Однако, судя по всему, все это делалось, что называется, на последнем дыхании. Уже в Петербурге, жалуясь на крайнюю усталость, Антон Павлович признавал, что ему очень нужен отдых. "Мне бы теперь, — сетовал он, — не писать и не ездить и не об умном говорить, а месяца бы четыре сидеть на одном месте и удить рыбу". В конце февраля он на несколько дней уезжает к Киселевым в Бабкино и сразу после возвращения в Москву принимает решение ехать за границу. "Да, Мария Владимировна! — пишет он Киселевой, по обычаю пошучивая. — В писании сказано: он ахнуть не успел, как на него медведь насел. Так и я: ахнуть не успел, как уже невидимая сила опять влечет меня в таинственную даль. Сегодня еду в Петербург, оттуда в Берлин и так далее. Взбираясь на Везувий или глядя на бой быков в Испании, я помяну Вас в своих святых молитвах. До свидания!"

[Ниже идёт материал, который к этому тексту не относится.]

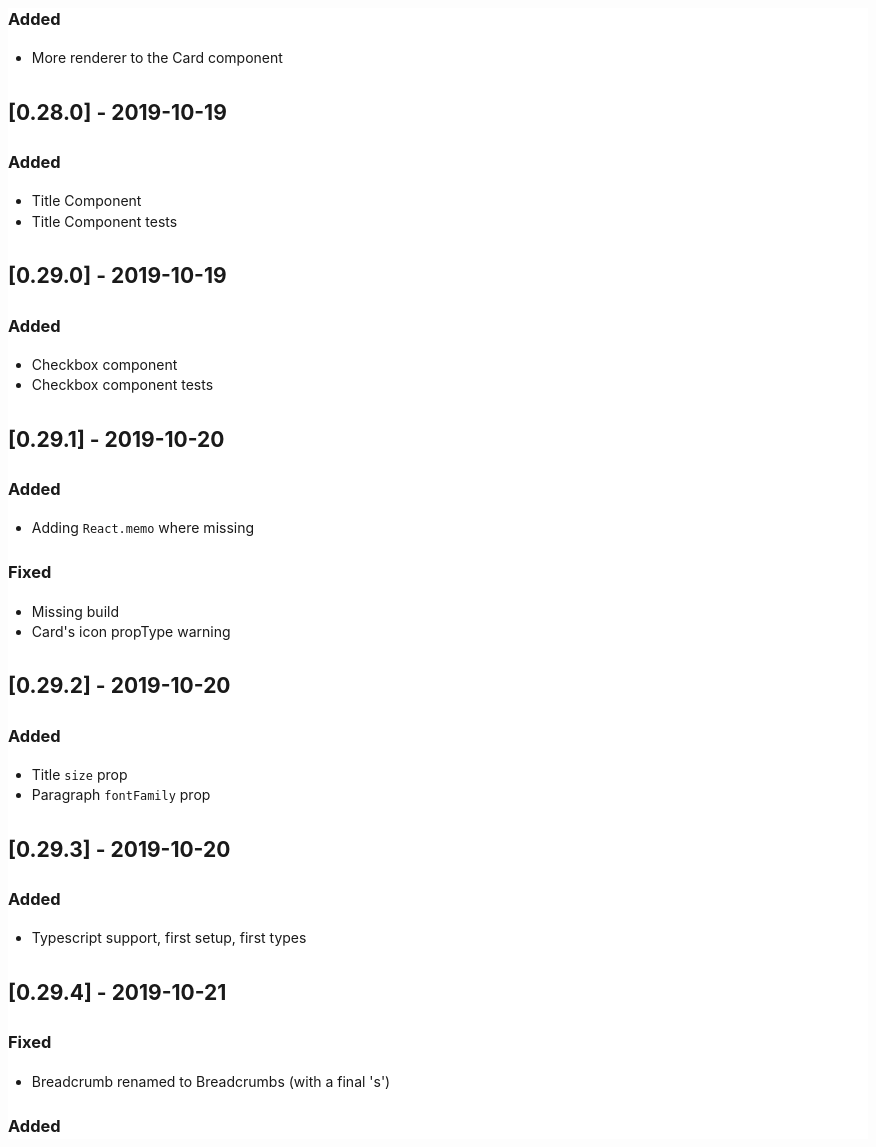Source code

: ### Added

- More renderer to the Card component 

## [0.28.0] - 2019-10-19

### Added

- Title Component
- Title Component tests

## [0.29.0] - 2019-10-19

### Added

- Checkbox component
- Checkbox component tests

## [0.29.1] - 2019-10-20

### Added

- Adding `React.memo` where missing 

### Fixed

- Missing build
- Card's icon propType warning

## [0.29.2] - 2019-10-20

### Added

- Title `size` prop
- Paragraph `fontFamily` prop

## [0.29.3] - 2019-10-20

### Added

- Typescript support, first setup, first types

## [0.29.4] - 2019-10-21

### Fixed

- Breadcrumb renamed to Breadcrumbs (with a final 's')

### Added
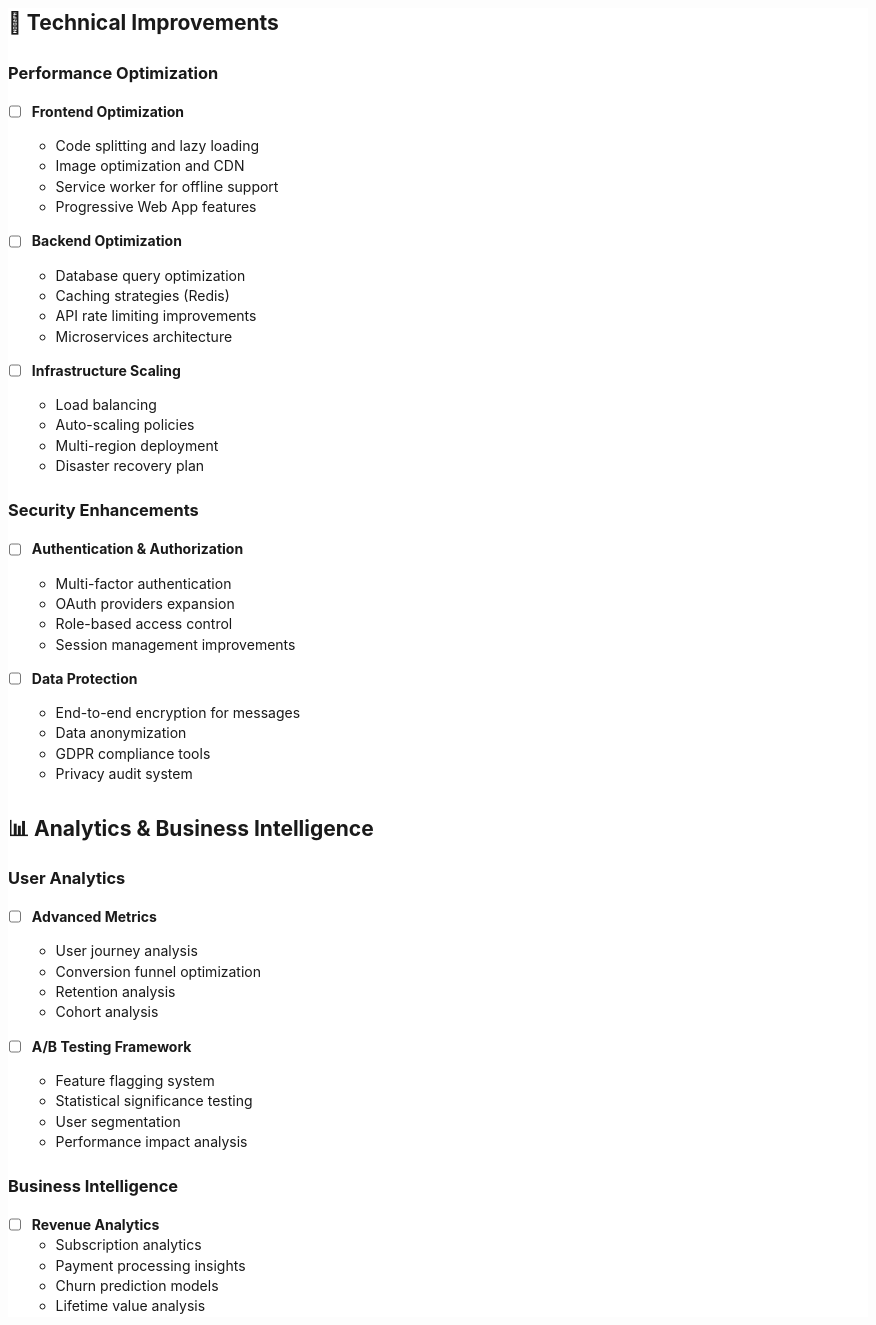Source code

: ## 🔧 Technical Improvements

### Performance Optimization
- [ ] **Frontend Optimization**
  - Code splitting and lazy loading
  - Image optimization and CDN
  - Service worker for offline support
  - Progressive Web App features

- [ ] **Backend Optimization**
  - Database query optimization
  - Caching strategies (Redis)
  - API rate limiting improvements
  - Microservices architecture

- [ ] **Infrastructure Scaling**
  - Load balancing
  - Auto-scaling policies
  - Multi-region deployment
  - Disaster recovery plan

### Security Enhancements
- [ ] **Authentication & Authorization**
  - Multi-factor authentication
  - OAuth providers expansion
  - Role-based access control
  - Session management improvements

- [ ] **Data Protection**
  - End-to-end encryption for messages
  - Data anonymization
  - GDPR compliance tools
  - Privacy audit system

## 📊 Analytics & Business Intelligence

### User Analytics
- [ ] **Advanced Metrics**
  - User journey analysis
  - Conversion funnel optimization
  - Retention analysis
  - Cohort analysis

- [ ] **A/B Testing Framework**
  - Feature flagging system
  - Statistical significance testing
  - User segmentation
  - Performance impact analysis

### Business Intelligence
- [ ] **Revenue Analytics**
  - Subscription analytics
  - Payment processing insights
  - Churn prediction models
  - Lifetime value analysis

Решение Чехова для его родных вновь оказалось совершенно неожиданным. Мария Павловна писала по этому поводу: "Ведь только три месяца прошло, как он вернулся из своей большой поездки на Сахалин. За это время он успел уже побывать в Петербурге и прожить там три недели. В сущности, не отдохнул еще хорошенько и вот опять — за границу… Так всегда его тянуло к новым впечатлениям, и я говорила ему в таких случаях:
— Непоседа ты, Антоша!"
Да, отдых как состояние покоя ("месяца бы четыре сидеть на одном месте и удить рыбу") мог прельщать Чехова лишь теоретически, на деле же он органически не переносил ничего, что хоть в какой-то мере напоминало ему этот самый безмятежный покой. Как ни велика была усталость, сильнее и острее ощущалась скука, тоска и хандра, которые и влекли его в "неведомую даль".